- WHAT THE TASK REQUIRES
For the entries that follow, tally the lines holding the string "evenodd". Give the total and nothing else.
-- -- --
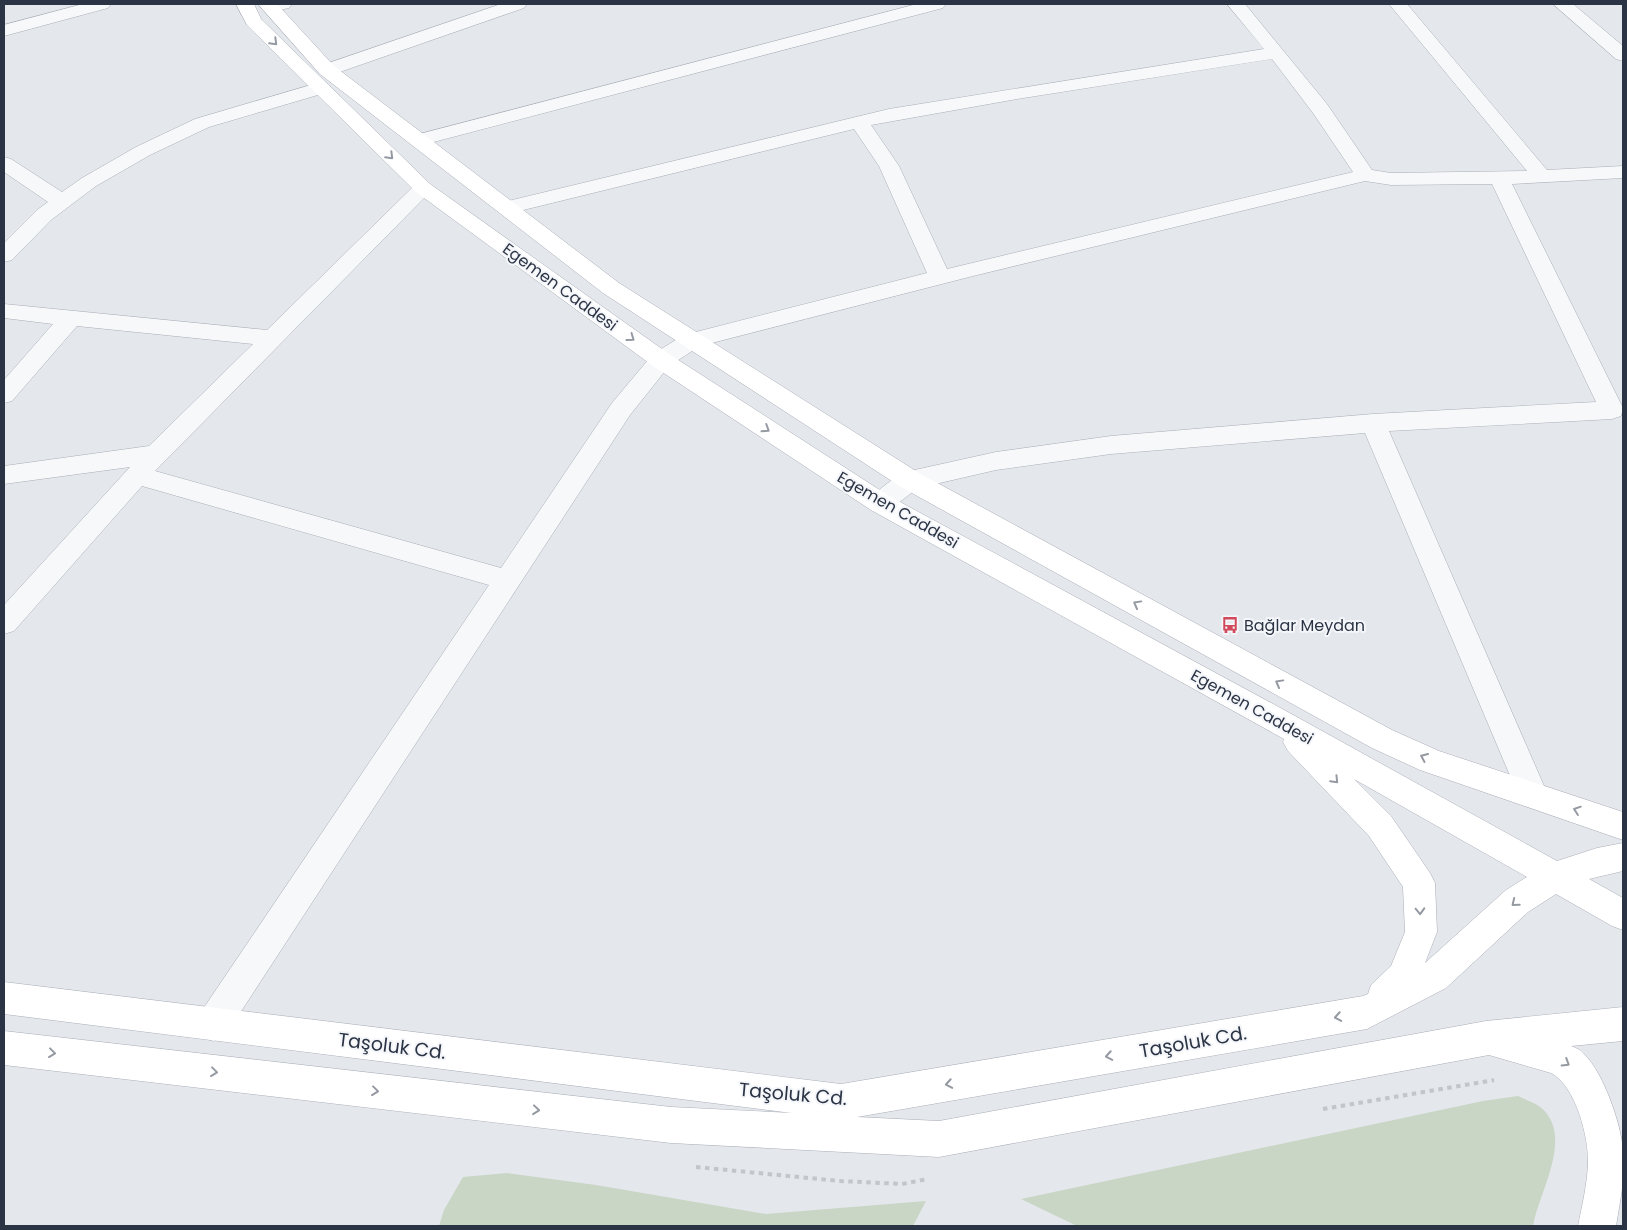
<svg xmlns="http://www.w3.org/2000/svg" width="1627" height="1230" font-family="Poppins,sans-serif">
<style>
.green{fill:#c9d6c5}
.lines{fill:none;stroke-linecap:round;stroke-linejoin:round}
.street-casing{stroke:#a9aeb7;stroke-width:1}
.secondary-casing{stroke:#a9aeb7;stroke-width:1}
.path{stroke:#c2c5cb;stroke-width:4;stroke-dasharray:4.5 4.5;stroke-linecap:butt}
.street{fill:#f7f8fa;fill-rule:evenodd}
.secondary{fill:#fff;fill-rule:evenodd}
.oneway{stroke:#959aa2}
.labels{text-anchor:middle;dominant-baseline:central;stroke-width:4;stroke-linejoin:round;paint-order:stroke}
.street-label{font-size:16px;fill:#2b3445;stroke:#f4f6f9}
.poi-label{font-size:16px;fill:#2b3445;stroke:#f4f6f9;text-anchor:start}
.near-street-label{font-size:19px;fill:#2b3445;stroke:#f4f6f9}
</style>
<rect width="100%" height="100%" fill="#e4e7ec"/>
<!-- green -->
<path class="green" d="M 1518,1096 C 1524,1099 1533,1102 1539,1106 C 1576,1134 1539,1191 1533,1226 L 1077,1226 L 1021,1199 L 1483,1101 Z
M 507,1173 L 596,1185 L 766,1214 L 926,1201 L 913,1226 L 439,1226 L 444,1210 L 463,1177 Z"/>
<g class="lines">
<!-- street casing -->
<g class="street-casing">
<path id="street" d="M 83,4 L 111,4 L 108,8 L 4,36 L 4,25 Z
M 263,4 L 292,4 L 289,8 L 270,12 L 264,11 L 261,7 Z
M 501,4 L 527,4 L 524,8 L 334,74 L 327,76 L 320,74 L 318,70 L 320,66 Z
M 917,4 L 946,4 L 943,8 L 426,144 L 419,146 L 412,144 L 409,140 L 412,136 Z
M 1227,4 L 1245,4 L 1327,104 L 1372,170 L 1391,173 L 1527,171 L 1389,4 L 1407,4 L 1547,170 L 1623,166 L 1623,178 L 1512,184 L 1623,408 L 1621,416 L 1612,419 L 1389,431 L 1548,795 L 1544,804 L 1533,808 L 1522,804 L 1365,433 L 1111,454 L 996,470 L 918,488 L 889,510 L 880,513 L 871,510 L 867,503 L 871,496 L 901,473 L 996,452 L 1111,436 L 1373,414 L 1596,402 L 1492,184 L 1391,185 L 1365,181 L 973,276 L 700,346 L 669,366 L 630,415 L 225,1036 L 213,1041 L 201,1036 L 196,1024 L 201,1012 L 489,585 L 142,486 L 14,631 L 4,634 L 4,605 L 130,467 L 4,484 L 4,466 L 149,446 L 253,344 L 77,326 L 12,401 L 4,403 L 4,380 L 53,324 L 4,318 L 4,304 L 267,330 L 416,184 L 423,182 L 430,184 L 433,188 L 430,192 L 155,471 L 501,568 L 612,403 L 653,354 L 684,335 L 927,273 L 879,166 L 854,129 L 507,214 L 500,213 L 496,208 L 500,203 L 889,109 L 1264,49 ZM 1272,59 L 1313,113 L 1353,172 L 947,269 L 899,166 L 871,125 L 1017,99 Z
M 1553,4 L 1573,4 L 1623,46 L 1623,61 L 1616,59 Z
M 321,82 L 328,84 L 331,88 L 328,92 L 209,127 L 150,155 L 96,186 L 51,220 L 12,260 L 4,262 L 4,243 L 37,210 L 48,202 L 4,172 L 4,157 L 11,159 L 62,192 L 82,178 L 136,147 L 195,119 Z"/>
</g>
<!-- secondary casing -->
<g class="secondary-casing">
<path id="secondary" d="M 236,4 L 254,4 L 261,19 L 430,184 L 669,354 L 889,496 L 1286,711 L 1557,861 L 1597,848 L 1623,843 L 1623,871 L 1589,879 L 1623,898 L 1623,930 L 1612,926 L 1556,894 L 1528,912 L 1446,988 L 1367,1029 L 857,1117 L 939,1121 L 1486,1021 L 1623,1007 L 1623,1041 L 1571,1046 C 1576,1048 1581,1050 1584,1054 C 1603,1072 1621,1124 1623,1150 C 1626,1175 1620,1201 1616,1226 L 1578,1226 C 1582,1206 1587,1185 1588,1164 C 1589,1138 1576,1086 1551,1073 L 1489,1055 L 939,1157 L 671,1143 L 4,1065 L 4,1031 L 671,1107 L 792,1113 L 4,1014 L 4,982 L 841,1084 L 1363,996 L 1368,994 L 1371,985 L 1391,966 L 1405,932 L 1403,887 L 1369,836 L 1288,751 L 1283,742 L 1284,739 L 871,510 L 653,366 L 416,192 L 247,25 ZM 1354,779 L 1527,877 L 1506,890 L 1425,963 L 1437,932 L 1435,883 L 1430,873 L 1391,816 Z
M 258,4 L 277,4 L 334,66 L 619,283 L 919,473 L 1392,730 L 1439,751 L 1623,812 L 1623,840 L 1420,770 L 1372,748 L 901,487 L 603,293 L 320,74 Z"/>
</g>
<!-- path -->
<path class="path" d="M 1323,1109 L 1494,1080
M 696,1167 L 840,1181 L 902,1184 L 928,1179"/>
<!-- street -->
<use href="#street" class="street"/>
<!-- secondary -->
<use href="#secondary" class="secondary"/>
</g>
<!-- one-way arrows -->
<defs><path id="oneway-chevron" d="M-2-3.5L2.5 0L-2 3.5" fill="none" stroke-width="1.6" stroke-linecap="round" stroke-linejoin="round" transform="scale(1.25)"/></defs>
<g class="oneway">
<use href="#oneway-chevron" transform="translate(274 42) rotate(45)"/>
<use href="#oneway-chevron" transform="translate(390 156) rotate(45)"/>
<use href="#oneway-chevron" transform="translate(631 338) rotate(36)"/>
<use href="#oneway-chevron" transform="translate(766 429) rotate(33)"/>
<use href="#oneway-chevron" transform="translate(1137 604) rotate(-151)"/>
<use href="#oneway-chevron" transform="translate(1279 683) rotate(-151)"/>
<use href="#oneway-chevron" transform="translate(1424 757) rotate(-156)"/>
<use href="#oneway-chevron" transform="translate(1335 780) rotate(46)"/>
<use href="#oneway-chevron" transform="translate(1577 810) rotate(-161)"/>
<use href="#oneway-chevron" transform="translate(1515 903) rotate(141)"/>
<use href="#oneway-chevron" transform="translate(1420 911) rotate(88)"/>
<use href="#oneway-chevron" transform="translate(1338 1017) rotate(170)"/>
<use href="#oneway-chevron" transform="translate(52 1053) rotate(7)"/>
<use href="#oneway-chevron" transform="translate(1109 1056) rotate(170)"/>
<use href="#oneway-chevron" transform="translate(1566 1063) rotate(32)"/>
<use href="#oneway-chevron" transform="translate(214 1072) rotate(7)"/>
<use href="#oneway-chevron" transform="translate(949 1084) rotate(170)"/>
<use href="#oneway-chevron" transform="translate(375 1091) rotate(7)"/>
<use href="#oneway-chevron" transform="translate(536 1110) rotate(6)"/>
</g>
<!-- icons -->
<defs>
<g id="bus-bare" transform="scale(1.35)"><path d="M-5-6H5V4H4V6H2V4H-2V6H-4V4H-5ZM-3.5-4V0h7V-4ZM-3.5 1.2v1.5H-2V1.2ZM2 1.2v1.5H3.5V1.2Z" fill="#d1495b" stroke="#f4f6f9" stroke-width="2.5" paint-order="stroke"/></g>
</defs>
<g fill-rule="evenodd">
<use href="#bus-bare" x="1230" y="625"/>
</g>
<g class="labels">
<!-- street labels -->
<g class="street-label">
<text transform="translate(560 287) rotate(36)">Egemen Caddesi</text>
<text transform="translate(898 510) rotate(30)">Egemen Caddesi</text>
<text transform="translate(1252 707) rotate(29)">Egemen Caddesi</text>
</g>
<!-- poi labels -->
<g class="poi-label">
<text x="1244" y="625">Bağlar Meydan</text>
</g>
<!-- near-street labels -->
<g class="near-street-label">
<text transform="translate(1193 1042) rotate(-10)">Taşoluk Cd.</text>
<text transform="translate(392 1046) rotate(7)">Taşoluk Cd.</text>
<text transform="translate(793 1094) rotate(5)">Taşoluk Cd.</text>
</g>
</g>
<!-- border -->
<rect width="1627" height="1230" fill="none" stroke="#2b3445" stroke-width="10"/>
</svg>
-- -- --
- REPLY
3